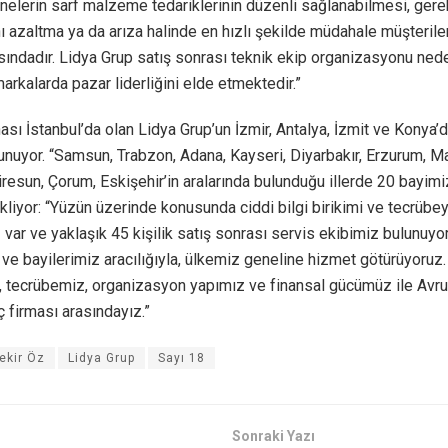
elerin sarf malzeme tedariklerinin düzenli sağlanabilmesi, gere
ını azaltma ya da arıza halinde en hızlı şekilde müdahale müşteriler 
sındadır. Lidya Grup satış sonrası teknik ekip organizasyonu nede
markalarda pazar liderliğini elde etmektedir.”
sı İstanbul’da olan Lidya Grup’un İzmir, Antalya, İzmit ve Konya’
lunuyor. “Samsun, Trabzon, Adana, Kayseri, Diyarbakır, Erzurum, Ma
iresun, Çorum, Eskişehir’in aralarında bulunduğu illerde 20 bayim
kliyor: “Yüzün üzerinde konusunda ciddi bilgi birikimi ve tecrübe
var ve yaklaşık 45 kişilik satış sonrası servis ekibimiz bulunuyo
 ve bayilerimiz aracılığıyla, ülkemiz geneline hizmet götürüyoruz. 
, tecrübemiz, organizasyon yapımız ve finansal gücümüz ile Avru
aç firması arasındayız.”
ekir Öz
Lidya Grup
Sayı 18
Sonraki Yazı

▶ [WHAT TO WORK ON]:
Only lines holding the word "sonrası" belong in the answer; copy each one from the material.

▶ [WRITTEN RESPONSE]:
sındadır. Lidya Grup satış sonrası teknik ekip organizasyonu nede
var ve yaklaşık 45 kişilik satış sonrası servis ekibimiz bulunuyo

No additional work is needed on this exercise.